• en temel, basit buhar santrali cevrimidir.`termo derslerinin ilk anlatilan cevrimidir genelde. "nasi bi sey lan bu?" diyenler icin:

    http://filebox.vt.edu/eng/mech/scott/steam.html
  • buhar güç çevrimidir. çevrim suyun pompalar vasıtasıyla basınçlandırılması ve bu basınç sabit kalmak üzere kızgın buhar haline getirilmesi esasına göre hareket eder. yüksek basınç ve yüksek sıcaklıktaki buhar türbinde dönme hareketine çevirilir.
  • bu çevrimin verimini artırmak için bazı yöntemler var, malum günümüzde verimi olabildiği kadar artırabilmek her alanda esas amaç.

    yoğuşturucu basıncını düşürerek verimi artırabilirsiniz. yoğuşturucudaki su buharı, yoğuşturucu çalışma basıncına karşı doyma sıcaklığında doymuş sıvı buhar karışımıdır. bu nedenle yoğuşturucunun çalışma basıncının düşürülmesi aynı zamanda akışkanın sıcaklığını düşürür. bu da çevrimden ısı çekilen ortalama sıcaklığın düşmesi anlamına gelir. fakat öyle istediğin kadar da düşüremezsin bu basıncı. eğer fazla düşürürsen, yoğuşturucuya çevreden hava sızması olur. türbinin son kademelerine doğru kuruluk derecesi azalır yani buharın içinde sıvı zerreleri bulunur. bu zerreler türbin verimini azaltır ve kanatlarda aşınmaya yol açar.

[Sağlanan malzeme]
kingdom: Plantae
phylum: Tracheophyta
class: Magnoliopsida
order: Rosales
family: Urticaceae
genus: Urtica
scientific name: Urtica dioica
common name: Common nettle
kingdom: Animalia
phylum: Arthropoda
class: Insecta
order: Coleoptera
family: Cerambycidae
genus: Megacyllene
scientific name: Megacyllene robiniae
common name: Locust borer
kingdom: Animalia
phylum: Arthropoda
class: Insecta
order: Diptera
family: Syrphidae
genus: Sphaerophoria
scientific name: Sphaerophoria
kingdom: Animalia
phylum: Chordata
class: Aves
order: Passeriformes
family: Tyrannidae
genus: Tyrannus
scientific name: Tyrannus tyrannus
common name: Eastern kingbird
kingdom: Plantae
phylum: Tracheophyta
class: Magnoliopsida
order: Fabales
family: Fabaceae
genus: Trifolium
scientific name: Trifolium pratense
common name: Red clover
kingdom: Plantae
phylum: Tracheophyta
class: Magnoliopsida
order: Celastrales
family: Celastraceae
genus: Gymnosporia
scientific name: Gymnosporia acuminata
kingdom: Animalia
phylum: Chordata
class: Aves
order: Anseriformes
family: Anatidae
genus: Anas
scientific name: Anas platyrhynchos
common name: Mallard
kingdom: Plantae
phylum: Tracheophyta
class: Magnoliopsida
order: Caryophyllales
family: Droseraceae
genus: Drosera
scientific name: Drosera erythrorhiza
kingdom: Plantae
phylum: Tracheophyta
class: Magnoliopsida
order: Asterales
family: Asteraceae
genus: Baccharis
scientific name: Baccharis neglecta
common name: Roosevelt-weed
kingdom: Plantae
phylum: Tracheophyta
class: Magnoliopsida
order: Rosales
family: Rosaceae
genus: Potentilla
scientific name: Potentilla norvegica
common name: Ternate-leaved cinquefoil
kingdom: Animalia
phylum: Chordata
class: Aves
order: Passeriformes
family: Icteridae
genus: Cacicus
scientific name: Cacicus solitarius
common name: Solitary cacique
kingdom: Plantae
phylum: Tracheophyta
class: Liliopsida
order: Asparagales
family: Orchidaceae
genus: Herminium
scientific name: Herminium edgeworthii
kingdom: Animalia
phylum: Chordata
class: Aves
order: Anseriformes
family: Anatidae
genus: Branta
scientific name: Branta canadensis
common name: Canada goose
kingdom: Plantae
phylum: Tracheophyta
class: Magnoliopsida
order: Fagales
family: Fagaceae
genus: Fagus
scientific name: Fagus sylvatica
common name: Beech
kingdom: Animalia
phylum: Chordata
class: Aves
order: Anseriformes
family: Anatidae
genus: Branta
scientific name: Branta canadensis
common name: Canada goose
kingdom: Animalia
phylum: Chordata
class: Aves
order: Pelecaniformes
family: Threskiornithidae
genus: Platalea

[Yapılacak iş]
Buhar çevrimi metninde "yoğuşturucu basıncını düşürerek" sözlerinden "aşınmaya yol açar." sözlerine kadar olan her şeyi, "aşınmaya" yerine "erozyona" koyarak yeniden yazın.

[Yazılı yanıt]
yoğuşturucu basıncını düşürerek verimi artırabilirsiniz. yoğuşturucudaki su buharı, yoğuşturucu çalışma basıncına karşı doyma sıcaklığında doymuş sıvı buhar karışımıdır. bu nedenle yoğuşturucunun çalışma basıncının düşürülmesi aynı zamanda akışkanın sıcaklığını düşürür. bu da çevrimden ısı çekilen ortalama sıcaklığın düşmesi anlamına gelir. fakat öyle istediğin kadar da düşüremezsin bu basıncı. eğer fazla düşürürsen, yoğuşturucuya çevreden hava sızması olur. türbinin son kademelerine doğru kuruluk derecesi azalır yani buharın içinde sıvı zerreleri bulunur. bu zerreler türbin verimini azaltır ve kanatlarda erozyona yol açar.